In between, she said, she called her bank to arrange a line of credit so that she would be ready to move quickly. Asked if she could have matched or bettered Smart Staffing’s arrangement had she too been promised the money up front, she said: “Absolutely.”

But she said she never got a return call.

Asked by one of the senators how she remembered the time and date of Stern’s call to her, she said: “Wouldn’t you? It was a great opportunity.”

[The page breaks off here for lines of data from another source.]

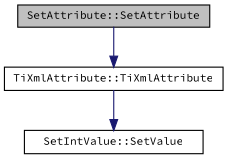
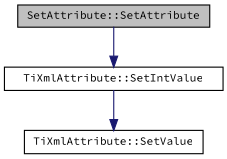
  digraph {
    fontname="Source Code Pro"
    rankdir=TB
    node [color=black fillcolor=white fontname="Source Code Pro" fontsize=10 shape=record style=filled]
    edge [color=midnightblue fontname="Source Code Pro" fontsize=10 labelfontname=Helvetica labelfontsize=10 style=solid]
    n1 [fillcolor=grey75 fontcolor=black height=0.2 label="SetAttribute::SetAttribute" width=0.4]
-   n2 [height=0.2 label="TiXmlAttribute::TiXmlAttribute" width=0.4]
-   n3 [height=0.2 label="SetIntValue::SetValue" width=0.4]
+   n2 [height=0.2 label="TiXmlAttribute::SetIntValue" width=0.4]
+   n3 [height=0.2 label="TiXmlAttribute::SetValue" width=0.4]
    n1 -> n2
    n2 -> n3
  }
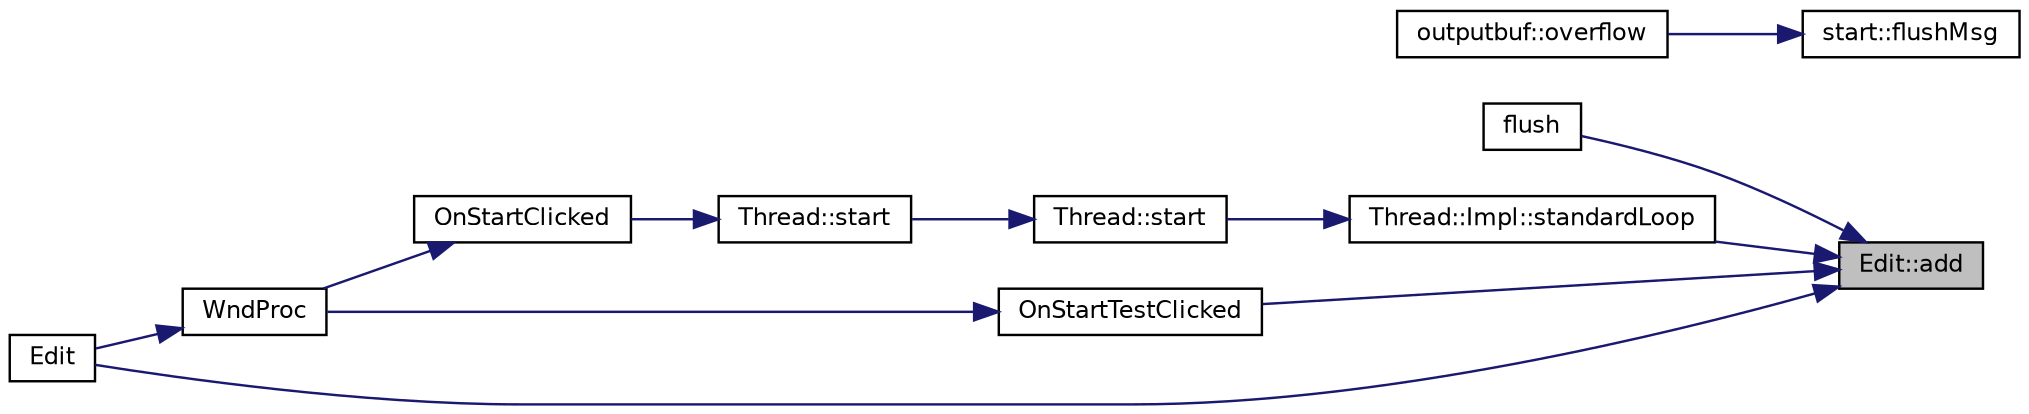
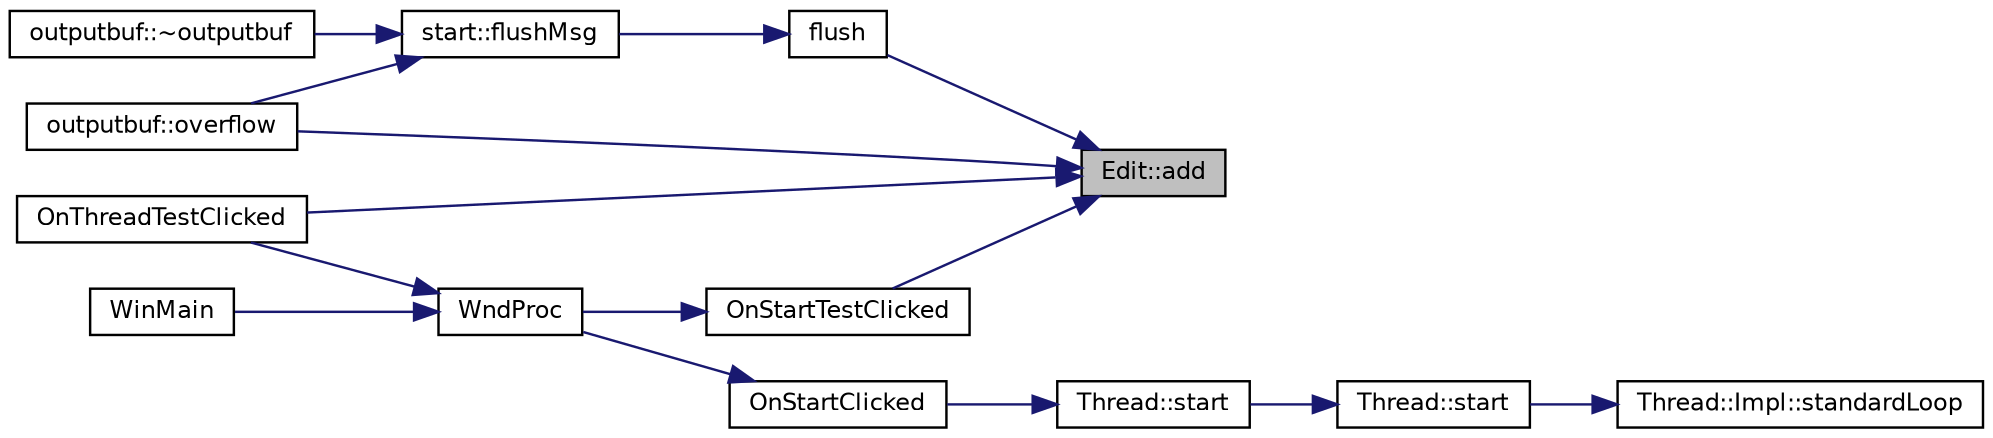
  digraph {
    rankdir=RL
    node [color=black fillcolor=white fontname=Helvetica fontsize=10 shape=record style=filled]
    edge [color=midnightblue dir=back fontname=Helvetica fontsize=10 labelfontname=Helvetica labelfontsize=10 style=solid]
    n1 [fillcolor=grey75 fontcolor=black height=0.2 label="Edit::add" width=0.4]
    n2 [height=0.2 label=flush width=0.4]
    n3 [height=0.2 label=OnStartTestClicked width=0.4]
-   n4 [height=0.2 label=Edit width=0.4]
+   n4 [height=0.2 label=OnThreadTestClicked width=0.4]
    n5 [height=0.2 label="Thread::Impl::standardLoop" width=0.4]
    n6 [height=0.2 label="start::flushMsg" width=0.4]
    n7 [height=0.2 label=WndProc width=0.4]
    n8 [height=0.2 label="Thread::start" width=0.4]
    n9 [height=0.2 label="outputbuf::overflow" width=0.4]
+   n10 [height=0.2 label="outputbuf::~outputbuf" width=0.4]
+   n11 [height=0.2 label=WinMain width=0.4]
    n12 [height=0.2 label="Thread::start" width=0.4]
    n13 [height=0.2 label=OnStartClicked width=0.4]
    n1 -> n2
    n1 -> n3
    n1 -> n4
-   n1 -> n5
+   n1 -> n9
+   n2 -> n6
    n3 -> n7
    n5 -> n8
    n6 -> n9
+   n6 -> n10
    n7 -> n4
+   n7 -> n11
    n8 -> n12
    n12 -> n13
    n13 -> n7
  }
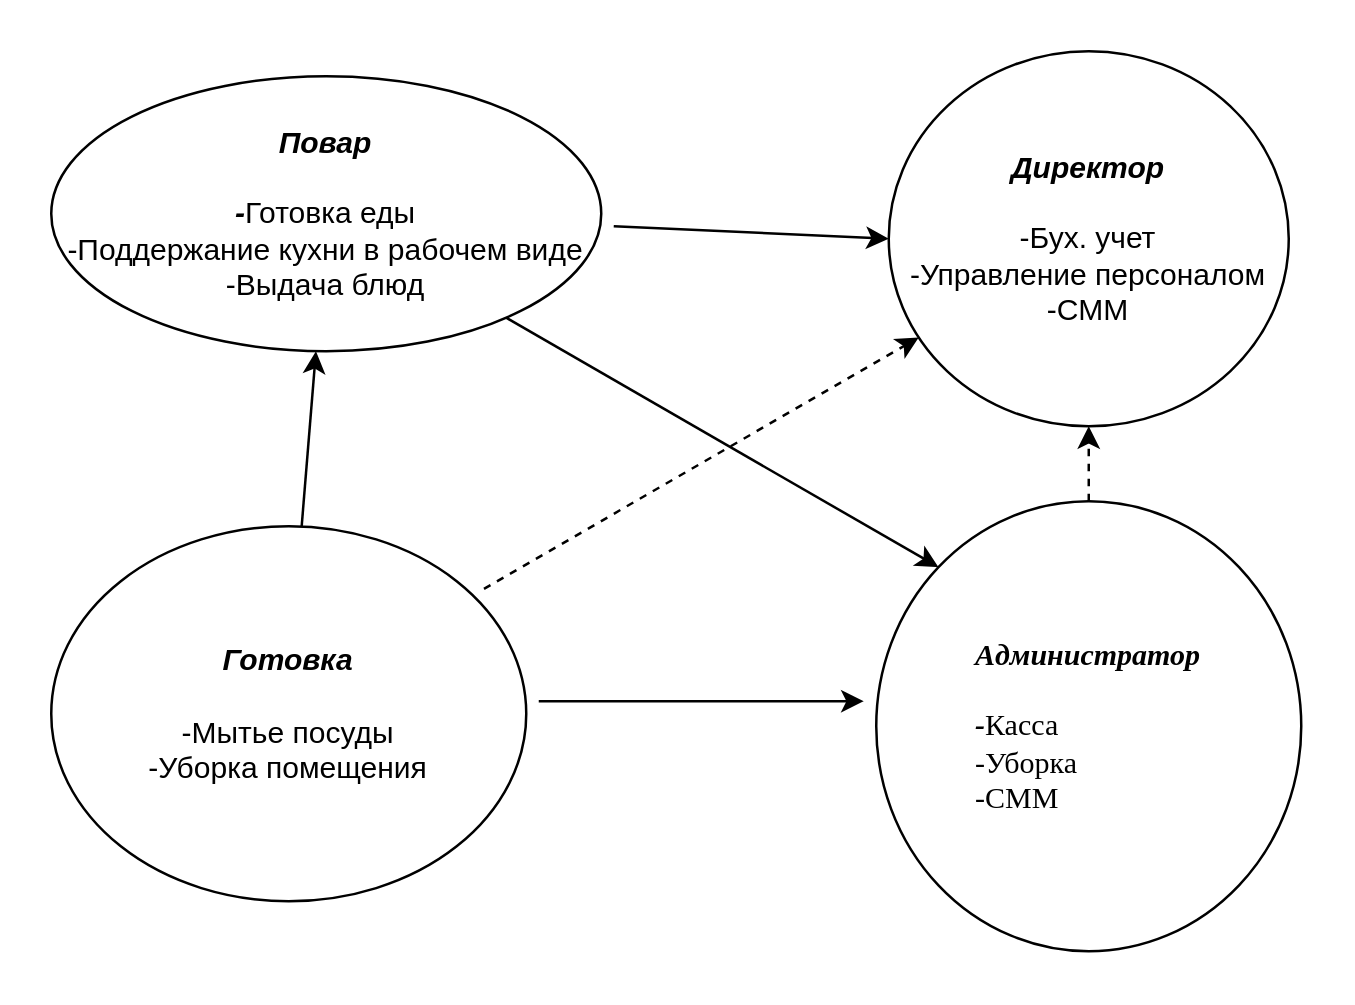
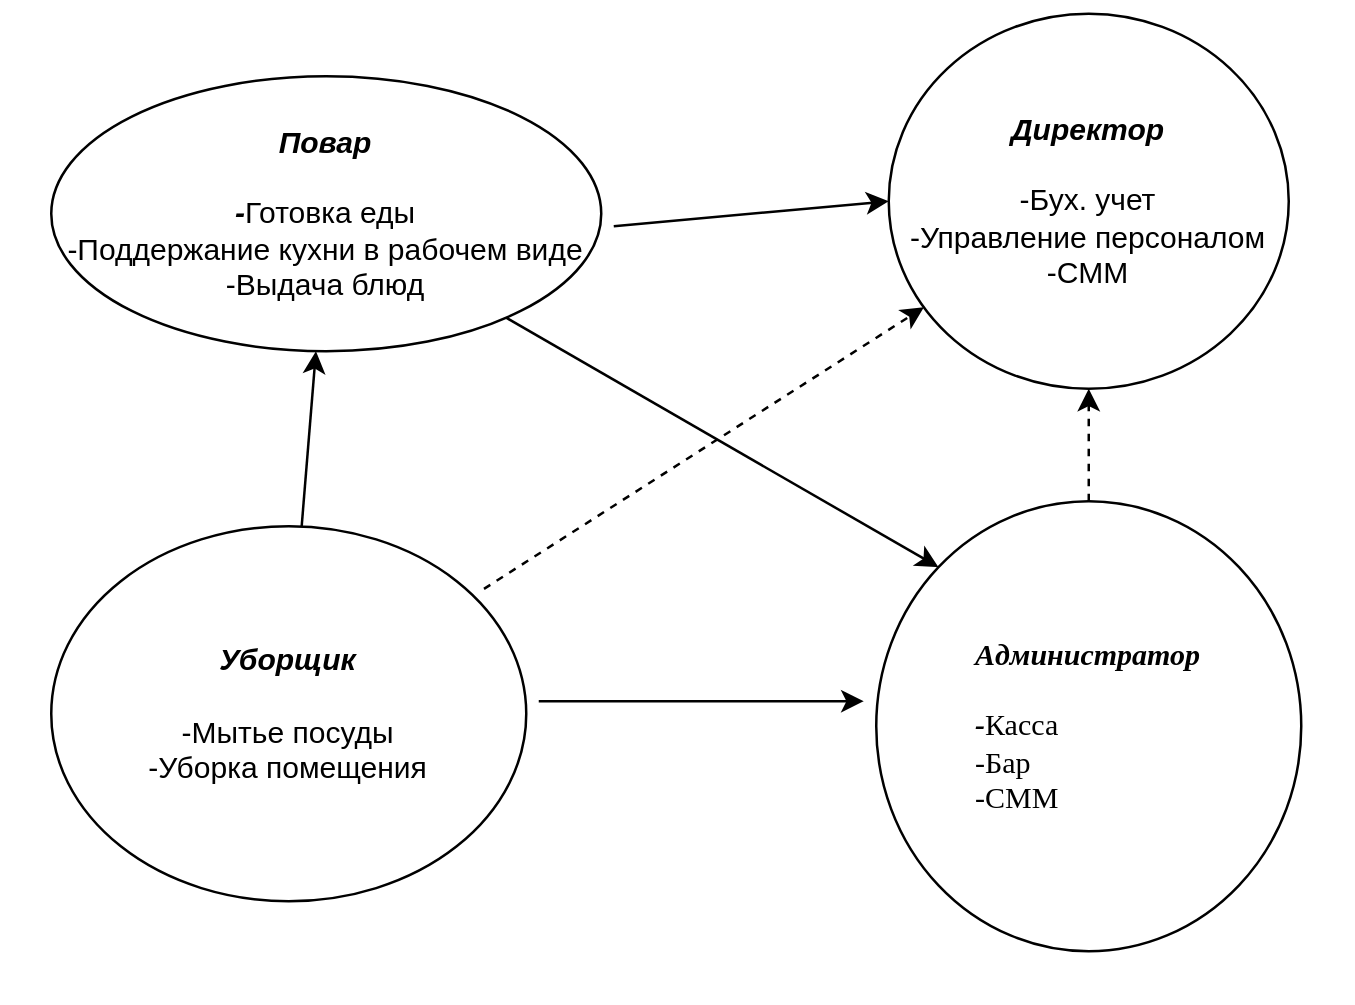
  <mxCell id="0" />
  <mxCell id="1" parent="0" />
  <mxCell id="2" value="&lt;i style=&quot;font-weight: bold&quot;&gt;Повар&lt;br&gt;&lt;br&gt;-&lt;/i&gt;Готовка еды&lt;br&gt;-Поддержание кухни в рабочем виде&lt;br&gt;-Выдача блюд" style="ellipse;whiteSpace=wrap;html=1;" vertex="1" parent="1"><mxGeometry x="20" y="30" width="220" height="110" as="geometry" /></mxCell>
- <mxCell id="3" value="&lt;i&gt;Директор&lt;br&gt;&lt;/i&gt;&lt;br&gt;&lt;span style=&quot;font-weight: normal&quot;&gt;-Бух. учет&lt;br&gt;-Управление персоналом&lt;br&gt;-СММ&lt;/span&gt;" style="ellipse;whiteSpace=wrap;html=1;fontStyle=1" vertex="1" parent="1"><mxGeometry x="355" y="20" width="160" height="150" as="geometry" /></mxCell>
- <mxCell id="4" value="&lt;i style=&quot;font-weight: bold&quot;&gt;Готовка&lt;/i&gt;&lt;br&gt;&lt;br&gt;-Мытье посуды&lt;br&gt;-Уборка помещения" style="ellipse;whiteSpace=wrap;html=1;" vertex="1" parent="1"><mxGeometry x="20" y="210" width="190" height="150" as="geometry" /></mxCell>
- <mxCell id="5" value="&lt;i&gt;Администратор&lt;/i&gt;&lt;br&gt;&lt;br&gt;&lt;div style=&quot;text-align: left&quot;&gt;&lt;span&gt;&lt;i&gt;-&lt;/i&gt;&lt;span style=&quot;font-weight: normal&quot;&gt;Касса&lt;/span&gt;&lt;/span&gt;&lt;/div&gt;&lt;div style=&quot;text-align: left&quot;&gt;&lt;span&gt;&lt;span style=&quot;font-weight: normal&quot;&gt;-Уборка&lt;/span&gt;&lt;/span&gt;&lt;/div&gt;&lt;div style=&quot;text-align: left&quot;&gt;&lt;span&gt;&lt;span style=&quot;font-weight: normal&quot;&gt;-СММ&lt;/span&gt;&lt;/span&gt;&lt;/div&gt;" style="ellipse;whiteSpace=wrap;html=1;fontFamily=Times New Roman;fontStyle=1" vertex="1" parent="1"><mxGeometry x="350" y="200" width="170" height="180" as="geometry" /></mxCell>
+ <mxCell id="3" value="&lt;i&gt;Директор&lt;br&gt;&lt;/i&gt;&lt;br&gt;&lt;span style=&quot;font-weight: normal&quot;&gt;-Бух. учет&lt;br&gt;-Управление персоналом&lt;br&gt;-СММ&lt;/span&gt;" style="ellipse;whiteSpace=wrap;html=1;fontStyle=1" vertex="1" parent="1"><mxGeometry x="355" y="5" width="160" height="150" as="geometry" /></mxCell>
+ <mxCell id="4" value="&lt;i style=&quot;font-weight: bold&quot;&gt;Уборщик&lt;/i&gt;&lt;br&gt;&lt;br&gt;-Мытье посуды&lt;br&gt;-Уборка помещения" style="ellipse;whiteSpace=wrap;html=1;" vertex="1" parent="1"><mxGeometry x="20" y="210" width="190" height="150" as="geometry" /></mxCell>
+ <mxCell id="5" value="&lt;i&gt;Администратор&lt;/i&gt;&lt;br&gt;&lt;br&gt;&lt;div style=&quot;text-align: left&quot;&gt;&lt;span&gt;&lt;i&gt;-&lt;/i&gt;&lt;span style=&quot;font-weight: normal&quot;&gt;Касса&lt;/span&gt;&lt;/span&gt;&lt;/div&gt;&lt;div style=&quot;text-align: left&quot;&gt;&lt;span&gt;&lt;span style=&quot;font-weight: normal&quot;&gt;-Бар&lt;/span&gt;&lt;/span&gt;&lt;/div&gt;&lt;div style=&quot;text-align: left&quot;&gt;&lt;span&gt;&lt;span style=&quot;font-weight: normal&quot;&gt;-СММ&lt;/span&gt;&lt;/span&gt;&lt;/div&gt;" style="ellipse;whiteSpace=wrap;html=1;fontFamily=Times New Roman;fontStyle=1" vertex="1" parent="1"><mxGeometry x="350" y="200" width="170" height="180" as="geometry" /></mxCell>
  <mxCell id="6" value="" style="endArrow=classic;html=1;rounded=0;fontFamily=Times New Roman;fontSize=8;exitX=0.911;exitY=0.167;exitDx=0;exitDy=0;exitPerimeter=0;dashed=1;" edge="1" parent="1" source="4" target="3"><mxGeometry width="50" height="50" relative="1" as="geometry"><mxPoint x="215" y="220" as="sourcePoint" /><mxPoint x="305" y="120" as="targetPoint" /></mxGeometry></mxCell>
  <mxCell id="7" value="" style="endArrow=classic;html=1;rounded=0;fontFamily=Times New Roman;fontSize=8;" edge="1" parent="1" source="4" target="2"><mxGeometry width="50" height="50" relative="1" as="geometry"><mxPoint x="255" y="170" as="sourcePoint" /><mxPoint x="305" y="120" as="targetPoint" /></mxGeometry></mxCell>
  <mxCell id="8" value="" style="endArrow=classic;html=1;rounded=0;fontFamily=Times New Roman;fontSize=8;" edge="1" parent="1"><mxGeometry width="50" height="50" relative="1" as="geometry"><mxPoint x="215" y="280" as="sourcePoint" /><mxPoint x="345" y="280" as="targetPoint" /></mxGeometry></mxCell>
  <mxCell id="9" value="" style="endArrow=classic;html=1;rounded=0;fontFamily=Times New Roman;fontSize=8;exitX=0.5;exitY=0;exitDx=0;exitDy=0;entryX=0.5;entryY=1;entryDx=0;entryDy=0;dashed=1;" edge="1" parent="1" source="5" target="3"><mxGeometry width="50" height="50" relative="1" as="geometry"><mxPoint x="255" y="170" as="sourcePoint" /><mxPoint x="305" y="120" as="targetPoint" /></mxGeometry></mxCell>
  <mxCell id="10" value="" style="endArrow=classic;html=1;rounded=0;fontFamily=Times New Roman;fontSize=8;entryX=0;entryY=0.5;entryDx=0;entryDy=0;" edge="1" parent="1" target="3"><mxGeometry width="50" height="50" relative="1" as="geometry"><mxPoint x="245" y="90" as="sourcePoint" /><mxPoint x="305" y="120" as="targetPoint" /></mxGeometry></mxCell>
  <mxCell id="11" value="" style="endArrow=classic;html=1;rounded=0;fontFamily=Times New Roman;fontSize=8;entryX=0;entryY=0;entryDx=0;entryDy=0;" edge="1" parent="1" source="2" target="5"><mxGeometry width="50" height="50" relative="1" as="geometry"><mxPoint x="255" y="170" as="sourcePoint" /><mxPoint x="305" y="120" as="targetPoint" /></mxGeometry></mxCell>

Smart Staffing owner Craig Provost had been billed as one of the witnesses yesterday, but he sent a letter instead which said, in part: “While I understand your oversight responsibilities and am extremely respectful of them, I do not think my appearance before your committee would do anything to alleviate the situation I find myself in. The governor — and his top aides — defend the use of private staffing companies to fill “temporary positions” without hiring a full-time state employee, with benefits for life.

But Carcieri’s critics view these contracts as vehicles for evading job-posting and affirmative-action requirements, negotiated wage rates, hiring caps within the state budget and public-disclosure requirements in the hiring of hundreds of privately employed state-paid workers. The governor contends the Senate inquiry is solely driven by unions concerned about the loss of dues paying union jobs.

Against this backdrop, the Carcieri administration yesterday put out a “timeline” on their fast-moving efforts to replace DataLogic as the employer of record of hundreds of state workers, from secretaries to CFO’s to respiratory therapists, many of whom have worked for the state for years.

But Stern and Daniel W. Majcher, program director for the governor Fiscal Fitness program acknowledged they have been unable to locate any documents extending the limited-scope contract the former Almond administration gave DataLogic to any other state agency. Under Carcieri, that contract — capped at $10 million over five years — morphed into an $11 million-plus annual contract for DataLogic and, now, Smart Staffing.

Last week, Carcieri commissioned his own inquiry — headed by Lottery director and former Providence deputy police chief Gerald Aubin — after the Providence Journal brought to light DOT’s payment of $102,858 for a typist under a contract with another company, Vanasse Hangen Brustlin, to staff a traffic-monitoring center.

Yesterday, Democratic Party Chairman Lynch said: “By picking a member of his staff to lead the investigation, Governor Carcieri now wants to control and filter what information is released to the public. We just can’t trust the governor to investigate himself. Only an independent outside agency or special auditor can adequately determine if there was any impropriety or malfeasance associated with how these contracts and jobs were awarded.”

In response, Carcieri spokesman Jeff Neal said, “As chairman of the state Democratic Party, it’s Bill Lynch’s job to make outrageously false claims about the governor as often as possible.

But, “unlike Mr. Lynch, the governor believes that Mr. Aubin and the Senate committee will be able to unearth any legitimate concerns about these longstanding state contracts,” Neal said.